··· Fragmento de texto ···
Texto publicado en el suplemento Dominical
de El Universal, de Cartagena, el 14 de abril de 1991.
El tiempo
es una cosa misteriosa que toma mucho tiempo comprender. La mayoría hemos
tenido vidas tan fugaces, apenas nos hemos percatado de su transcurrir. Pero el
tiempo pasa, no se detiene. Viene, nos visita y se va, trayendo y llevando
consigo olores y colores, sonidos y olvidos.
Hemos
sentido el transcurrir del tiempo en los sutiles cambios de las ciudades, en
los vestidos, en las nuevas fisuras de la piel; pero no lo hemos concebido como
algo voraz y devorador, algo que arrasa, que destruye y crea, un monstruo que
se sacude con violencia a través de los años. Ese concepto del tiempo sólo
pueden tenerlo los que han vivido demasiado, los que llevan en el mundo dos o
tres veces más que nosotros.
A esa categoría,
la de los que lo han visto todo, o por lo menos una mayor parte del todo,
pertenece Nicolás Herrera, un hombre que desde hace ochenta años cumple
rigurosamente la tarea de sentarse cada día a dibujar.
Es mucho y
es poco lo que puede decirse de Nicolás Herrera. Es mucho por lo mucho que ha
vivido. Es poco por lo que se ve cuando se le mira: una simple superficie
arrugada de color betún café, una cabellera blanca y digna, unos ojos perdidos
en sombras y una risa de dientes que también han ganado la batalla contra el
tiempo.
···
> Tareas por realizar:
A – Según el texto sobre Nicolás Herrera, ¿desde hace cuántos años se sienta él cada día a dibujar?
B – Devuelve, por favor, el tramo del texto sobre Nicolás Herrera que va desde "Texto publicado en" hasta "sonidos y olvidos.".
C – Prolonga el texto sobre Nicolás Herrera a partir de su última oración.
El material a continuación no guarda relación con el texto sobre Nicolás Herrera.
··· Entradas ···
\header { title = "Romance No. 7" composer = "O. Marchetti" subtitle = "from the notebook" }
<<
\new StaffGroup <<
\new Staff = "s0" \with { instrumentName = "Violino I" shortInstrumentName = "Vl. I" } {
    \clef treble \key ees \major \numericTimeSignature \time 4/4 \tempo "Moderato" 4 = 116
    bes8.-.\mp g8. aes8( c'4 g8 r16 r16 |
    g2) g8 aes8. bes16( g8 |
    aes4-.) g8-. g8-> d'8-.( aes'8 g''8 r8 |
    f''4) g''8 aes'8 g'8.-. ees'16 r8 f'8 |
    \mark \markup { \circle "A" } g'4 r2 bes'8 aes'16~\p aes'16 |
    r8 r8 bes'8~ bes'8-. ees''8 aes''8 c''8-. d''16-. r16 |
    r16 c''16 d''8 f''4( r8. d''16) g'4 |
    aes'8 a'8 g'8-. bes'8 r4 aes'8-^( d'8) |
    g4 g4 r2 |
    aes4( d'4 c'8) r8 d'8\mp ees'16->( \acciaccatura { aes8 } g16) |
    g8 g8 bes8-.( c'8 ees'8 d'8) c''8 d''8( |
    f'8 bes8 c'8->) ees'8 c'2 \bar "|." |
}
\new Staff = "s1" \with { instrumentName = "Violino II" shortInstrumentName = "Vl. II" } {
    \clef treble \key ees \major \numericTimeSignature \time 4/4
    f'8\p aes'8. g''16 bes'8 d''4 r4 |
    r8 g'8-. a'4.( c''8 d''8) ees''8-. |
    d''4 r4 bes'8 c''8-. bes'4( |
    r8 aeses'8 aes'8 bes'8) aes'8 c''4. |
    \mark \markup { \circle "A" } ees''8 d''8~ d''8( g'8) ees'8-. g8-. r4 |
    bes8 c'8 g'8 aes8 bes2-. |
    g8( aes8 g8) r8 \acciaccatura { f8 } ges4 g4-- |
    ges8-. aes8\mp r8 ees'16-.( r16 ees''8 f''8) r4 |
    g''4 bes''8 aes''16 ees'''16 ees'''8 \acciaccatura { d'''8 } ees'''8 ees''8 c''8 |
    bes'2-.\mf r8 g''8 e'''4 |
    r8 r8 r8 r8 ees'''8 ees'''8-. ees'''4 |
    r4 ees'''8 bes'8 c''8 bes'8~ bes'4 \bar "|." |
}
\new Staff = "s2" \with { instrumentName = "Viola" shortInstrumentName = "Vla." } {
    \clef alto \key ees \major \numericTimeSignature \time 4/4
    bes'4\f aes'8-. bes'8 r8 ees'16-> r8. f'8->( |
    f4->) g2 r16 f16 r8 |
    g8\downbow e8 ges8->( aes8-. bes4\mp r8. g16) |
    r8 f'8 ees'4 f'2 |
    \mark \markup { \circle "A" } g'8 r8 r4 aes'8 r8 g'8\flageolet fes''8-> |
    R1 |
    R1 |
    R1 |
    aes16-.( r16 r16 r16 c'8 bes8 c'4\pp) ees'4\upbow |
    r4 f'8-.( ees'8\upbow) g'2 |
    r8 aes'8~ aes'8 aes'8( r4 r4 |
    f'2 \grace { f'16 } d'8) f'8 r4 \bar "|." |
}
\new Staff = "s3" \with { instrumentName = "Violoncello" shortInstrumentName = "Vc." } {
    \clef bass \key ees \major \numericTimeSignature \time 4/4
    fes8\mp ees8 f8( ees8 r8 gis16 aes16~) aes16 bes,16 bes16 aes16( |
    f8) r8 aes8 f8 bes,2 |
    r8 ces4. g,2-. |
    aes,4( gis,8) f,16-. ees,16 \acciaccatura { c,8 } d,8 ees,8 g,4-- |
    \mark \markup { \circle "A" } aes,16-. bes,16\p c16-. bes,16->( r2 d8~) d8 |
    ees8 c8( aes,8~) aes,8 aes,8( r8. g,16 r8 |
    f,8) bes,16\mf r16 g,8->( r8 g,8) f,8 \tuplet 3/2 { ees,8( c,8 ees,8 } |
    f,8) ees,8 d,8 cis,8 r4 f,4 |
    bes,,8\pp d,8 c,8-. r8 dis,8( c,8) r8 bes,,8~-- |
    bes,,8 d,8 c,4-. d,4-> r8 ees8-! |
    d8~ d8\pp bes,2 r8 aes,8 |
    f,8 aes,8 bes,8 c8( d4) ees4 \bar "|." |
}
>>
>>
···
··· Entradas ···
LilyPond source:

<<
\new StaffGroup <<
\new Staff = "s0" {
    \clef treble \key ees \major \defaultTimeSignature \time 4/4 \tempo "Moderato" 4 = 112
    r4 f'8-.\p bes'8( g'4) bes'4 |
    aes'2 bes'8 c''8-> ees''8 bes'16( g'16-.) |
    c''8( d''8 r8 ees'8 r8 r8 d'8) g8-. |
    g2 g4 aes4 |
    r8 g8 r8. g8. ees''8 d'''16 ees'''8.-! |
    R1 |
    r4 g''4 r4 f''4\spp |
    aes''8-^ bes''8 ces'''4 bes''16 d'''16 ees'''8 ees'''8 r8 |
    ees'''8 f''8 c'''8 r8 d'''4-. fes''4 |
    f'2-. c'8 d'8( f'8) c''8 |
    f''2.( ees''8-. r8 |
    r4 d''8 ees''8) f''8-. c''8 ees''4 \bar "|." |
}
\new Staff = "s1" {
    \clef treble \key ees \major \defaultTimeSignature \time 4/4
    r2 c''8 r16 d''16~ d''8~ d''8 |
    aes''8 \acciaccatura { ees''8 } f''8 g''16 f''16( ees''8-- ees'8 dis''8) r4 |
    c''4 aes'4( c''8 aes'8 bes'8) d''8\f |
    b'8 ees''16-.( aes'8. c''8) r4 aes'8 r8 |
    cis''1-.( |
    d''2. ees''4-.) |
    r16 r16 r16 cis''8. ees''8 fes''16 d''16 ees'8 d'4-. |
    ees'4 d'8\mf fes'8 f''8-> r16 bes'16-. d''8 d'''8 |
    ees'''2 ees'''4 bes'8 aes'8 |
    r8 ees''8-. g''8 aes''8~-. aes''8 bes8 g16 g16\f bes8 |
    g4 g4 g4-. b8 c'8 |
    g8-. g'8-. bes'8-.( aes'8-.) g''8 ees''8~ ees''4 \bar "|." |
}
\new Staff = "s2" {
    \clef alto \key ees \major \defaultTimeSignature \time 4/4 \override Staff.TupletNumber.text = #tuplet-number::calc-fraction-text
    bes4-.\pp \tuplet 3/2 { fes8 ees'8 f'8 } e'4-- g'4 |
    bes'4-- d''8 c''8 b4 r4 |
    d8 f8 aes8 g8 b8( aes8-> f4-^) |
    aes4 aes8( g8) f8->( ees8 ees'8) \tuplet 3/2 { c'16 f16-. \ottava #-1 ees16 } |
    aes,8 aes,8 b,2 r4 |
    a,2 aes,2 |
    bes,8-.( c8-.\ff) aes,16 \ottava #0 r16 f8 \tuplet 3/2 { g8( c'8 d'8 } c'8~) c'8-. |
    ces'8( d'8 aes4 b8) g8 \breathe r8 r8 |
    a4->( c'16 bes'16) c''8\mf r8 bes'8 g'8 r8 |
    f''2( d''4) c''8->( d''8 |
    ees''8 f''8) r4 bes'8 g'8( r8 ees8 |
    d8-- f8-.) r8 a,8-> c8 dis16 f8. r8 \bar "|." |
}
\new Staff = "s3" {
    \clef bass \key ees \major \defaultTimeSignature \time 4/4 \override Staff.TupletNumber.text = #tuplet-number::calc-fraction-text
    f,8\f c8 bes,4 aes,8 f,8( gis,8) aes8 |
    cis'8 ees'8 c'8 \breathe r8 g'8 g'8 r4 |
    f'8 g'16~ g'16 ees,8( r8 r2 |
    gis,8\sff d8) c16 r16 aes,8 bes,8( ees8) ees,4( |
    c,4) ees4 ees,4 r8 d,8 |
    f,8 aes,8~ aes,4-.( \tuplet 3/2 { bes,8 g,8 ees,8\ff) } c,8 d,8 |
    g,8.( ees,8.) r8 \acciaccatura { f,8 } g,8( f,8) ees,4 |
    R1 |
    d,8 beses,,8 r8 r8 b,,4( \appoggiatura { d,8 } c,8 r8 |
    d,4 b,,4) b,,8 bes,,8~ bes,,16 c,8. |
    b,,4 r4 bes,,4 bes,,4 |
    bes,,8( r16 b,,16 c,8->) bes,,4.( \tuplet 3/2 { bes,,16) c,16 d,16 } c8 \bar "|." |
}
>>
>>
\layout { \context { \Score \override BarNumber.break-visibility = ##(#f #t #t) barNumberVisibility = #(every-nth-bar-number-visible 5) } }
···
··· Entradas ···
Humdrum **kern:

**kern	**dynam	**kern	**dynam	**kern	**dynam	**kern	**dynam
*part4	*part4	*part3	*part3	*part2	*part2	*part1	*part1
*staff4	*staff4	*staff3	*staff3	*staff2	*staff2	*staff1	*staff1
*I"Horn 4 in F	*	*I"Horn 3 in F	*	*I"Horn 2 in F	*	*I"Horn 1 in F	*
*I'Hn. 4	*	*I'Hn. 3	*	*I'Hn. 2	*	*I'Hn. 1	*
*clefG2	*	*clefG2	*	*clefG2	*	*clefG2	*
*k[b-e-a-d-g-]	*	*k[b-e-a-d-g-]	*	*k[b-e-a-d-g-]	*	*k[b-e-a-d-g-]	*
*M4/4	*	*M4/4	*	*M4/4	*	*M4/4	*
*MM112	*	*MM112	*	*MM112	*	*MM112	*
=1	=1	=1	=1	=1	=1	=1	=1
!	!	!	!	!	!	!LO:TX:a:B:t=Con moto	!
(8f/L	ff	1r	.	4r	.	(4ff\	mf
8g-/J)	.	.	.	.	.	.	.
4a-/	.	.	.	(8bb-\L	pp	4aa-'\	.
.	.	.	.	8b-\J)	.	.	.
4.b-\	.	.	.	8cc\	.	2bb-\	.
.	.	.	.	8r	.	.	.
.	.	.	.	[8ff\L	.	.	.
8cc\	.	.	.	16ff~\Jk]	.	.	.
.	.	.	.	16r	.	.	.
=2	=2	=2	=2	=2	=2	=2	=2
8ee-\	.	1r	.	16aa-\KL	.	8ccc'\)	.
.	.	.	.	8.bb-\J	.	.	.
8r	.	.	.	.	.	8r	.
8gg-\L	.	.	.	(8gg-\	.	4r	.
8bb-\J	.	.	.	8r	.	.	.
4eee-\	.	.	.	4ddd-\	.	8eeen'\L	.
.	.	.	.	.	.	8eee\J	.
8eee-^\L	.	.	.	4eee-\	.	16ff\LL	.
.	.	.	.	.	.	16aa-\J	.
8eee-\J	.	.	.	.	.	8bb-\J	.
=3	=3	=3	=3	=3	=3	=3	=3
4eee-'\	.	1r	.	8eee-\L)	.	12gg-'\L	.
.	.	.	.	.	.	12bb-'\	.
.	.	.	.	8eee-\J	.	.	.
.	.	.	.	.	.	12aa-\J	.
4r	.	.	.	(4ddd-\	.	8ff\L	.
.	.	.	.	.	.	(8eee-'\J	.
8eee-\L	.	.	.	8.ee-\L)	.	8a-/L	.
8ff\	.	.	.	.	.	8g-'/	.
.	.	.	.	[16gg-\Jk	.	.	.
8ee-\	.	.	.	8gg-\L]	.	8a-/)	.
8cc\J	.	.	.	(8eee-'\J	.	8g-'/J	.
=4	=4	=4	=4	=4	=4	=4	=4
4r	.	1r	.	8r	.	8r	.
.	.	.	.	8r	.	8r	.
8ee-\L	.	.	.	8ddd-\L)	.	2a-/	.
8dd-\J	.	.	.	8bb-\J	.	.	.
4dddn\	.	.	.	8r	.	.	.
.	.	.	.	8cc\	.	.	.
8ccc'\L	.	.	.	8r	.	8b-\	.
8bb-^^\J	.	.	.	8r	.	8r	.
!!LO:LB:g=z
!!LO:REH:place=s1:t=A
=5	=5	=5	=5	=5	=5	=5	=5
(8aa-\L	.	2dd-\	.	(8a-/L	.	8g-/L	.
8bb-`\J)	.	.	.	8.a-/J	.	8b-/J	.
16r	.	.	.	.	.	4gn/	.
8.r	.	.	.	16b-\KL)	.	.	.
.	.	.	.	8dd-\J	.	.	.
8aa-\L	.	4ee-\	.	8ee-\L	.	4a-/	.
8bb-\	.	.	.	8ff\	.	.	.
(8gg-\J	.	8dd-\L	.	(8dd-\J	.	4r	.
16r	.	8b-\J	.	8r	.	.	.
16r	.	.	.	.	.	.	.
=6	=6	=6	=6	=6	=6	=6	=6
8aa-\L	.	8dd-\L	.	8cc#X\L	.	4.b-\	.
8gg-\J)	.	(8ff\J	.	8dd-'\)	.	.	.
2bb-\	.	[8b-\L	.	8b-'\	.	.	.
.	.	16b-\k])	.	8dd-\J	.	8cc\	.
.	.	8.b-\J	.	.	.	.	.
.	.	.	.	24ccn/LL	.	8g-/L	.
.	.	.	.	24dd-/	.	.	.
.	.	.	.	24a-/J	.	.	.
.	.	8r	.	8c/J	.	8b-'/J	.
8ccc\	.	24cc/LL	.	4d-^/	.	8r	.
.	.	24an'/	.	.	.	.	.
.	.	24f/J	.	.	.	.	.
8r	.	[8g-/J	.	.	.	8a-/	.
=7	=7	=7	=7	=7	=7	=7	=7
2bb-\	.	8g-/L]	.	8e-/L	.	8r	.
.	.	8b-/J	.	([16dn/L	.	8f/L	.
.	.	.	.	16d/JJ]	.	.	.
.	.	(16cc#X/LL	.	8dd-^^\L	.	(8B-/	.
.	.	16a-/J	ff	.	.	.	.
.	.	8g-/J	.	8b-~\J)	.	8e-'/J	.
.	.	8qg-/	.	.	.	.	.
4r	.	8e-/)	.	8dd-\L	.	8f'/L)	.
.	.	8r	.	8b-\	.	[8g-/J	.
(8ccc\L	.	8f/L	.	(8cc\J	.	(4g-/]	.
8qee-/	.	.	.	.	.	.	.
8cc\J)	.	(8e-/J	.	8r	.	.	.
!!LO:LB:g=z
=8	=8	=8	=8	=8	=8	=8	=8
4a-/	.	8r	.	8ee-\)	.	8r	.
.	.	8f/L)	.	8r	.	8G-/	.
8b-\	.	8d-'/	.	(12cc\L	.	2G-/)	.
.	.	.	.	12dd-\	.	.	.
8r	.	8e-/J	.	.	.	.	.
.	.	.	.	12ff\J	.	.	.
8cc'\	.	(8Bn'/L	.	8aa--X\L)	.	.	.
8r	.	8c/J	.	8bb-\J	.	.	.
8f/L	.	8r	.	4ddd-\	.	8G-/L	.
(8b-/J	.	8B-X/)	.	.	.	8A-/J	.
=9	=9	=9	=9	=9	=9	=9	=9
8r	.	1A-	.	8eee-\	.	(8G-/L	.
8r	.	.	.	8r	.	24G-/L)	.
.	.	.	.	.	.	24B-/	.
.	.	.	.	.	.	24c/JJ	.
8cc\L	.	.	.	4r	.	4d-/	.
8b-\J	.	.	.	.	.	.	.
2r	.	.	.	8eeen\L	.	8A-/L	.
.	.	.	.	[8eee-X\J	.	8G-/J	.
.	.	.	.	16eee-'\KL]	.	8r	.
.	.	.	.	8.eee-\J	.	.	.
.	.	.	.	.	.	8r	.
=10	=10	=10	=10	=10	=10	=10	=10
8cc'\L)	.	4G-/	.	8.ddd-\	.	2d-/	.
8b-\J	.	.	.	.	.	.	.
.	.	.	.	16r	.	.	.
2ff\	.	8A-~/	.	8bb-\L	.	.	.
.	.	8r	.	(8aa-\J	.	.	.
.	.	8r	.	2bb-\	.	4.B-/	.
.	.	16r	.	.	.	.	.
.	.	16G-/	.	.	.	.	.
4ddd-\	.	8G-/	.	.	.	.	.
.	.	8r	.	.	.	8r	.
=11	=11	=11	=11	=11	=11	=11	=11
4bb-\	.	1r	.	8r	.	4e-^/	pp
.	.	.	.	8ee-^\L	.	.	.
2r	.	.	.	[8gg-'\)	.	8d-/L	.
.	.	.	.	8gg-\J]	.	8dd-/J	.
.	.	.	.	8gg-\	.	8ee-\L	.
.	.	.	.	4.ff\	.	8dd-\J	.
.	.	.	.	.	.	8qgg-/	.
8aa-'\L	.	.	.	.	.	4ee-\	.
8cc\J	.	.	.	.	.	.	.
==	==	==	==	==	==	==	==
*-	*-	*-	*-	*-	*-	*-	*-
···
> Respuestas:
A – Desde hace ochenta años.

B –
Texto publicado en el suplemento Dominical
de El Universal, de Cartagena, el 14 de abril de 1991.
El tiempo
es una cosa misteriosa que toma mucho tiempo comprender. La mayoría hemos
tenido vidas tan fugaces, apenas nos hemos percatado de su transcurrir. Pero el
tiempo pasa, no se detiene. Viene, nos visita y se va, trayendo y llevando
consigo olores y colores, sonidos y olvidos.

C –
Por encima
no se ve qué es lo que resulta admirable en ese hombre. La longevidad ha
alcanzado unas cotas exorbitantes y, frente a eso, tener ochenta y seis años
es como ser un adolescente. Queda entonces su vida, y al inquirir por ella nos
encontramos con que su vida es ese lápiz pequeñito que toma entre las manos,
ese dibujo arrugado que pinta o retoca, ese pedazo de aluminio que le sirve de
regla.
Ahí está lo
admirable de Nicolás Herrera; no es su longevidad, es lo que ha hecho con sus
años desde los siete años, allá por mil novecientos doce. Nicolás Herrera es un
artista, quizá más artista que todos los artistas. Es el artista más fiel a su
arte, el que más tiempo le ha dedicado, el que ha debido enfrentarse con
mayores obstáculos, el que menos ruido y dinero ha recibido, el amante más
abnegado de lo que hace, el hombre más convencido de su destino, el hombre más
testarudo de la tierra, el hombre más sabio del mundo, la piedra más humana del
universo, el negro más negro del mundo.
Ahora sí, Nicolás
Convencidos
de su valía, nos acercamos a él. Nos presta su mesita: un rectángulo de
acrílico transparente que –situado sobre las rodillas cuando uno se sienta en
el tronco que le sirve de silla a Nicolás– se convierte en el más cómodo de los
escritorios.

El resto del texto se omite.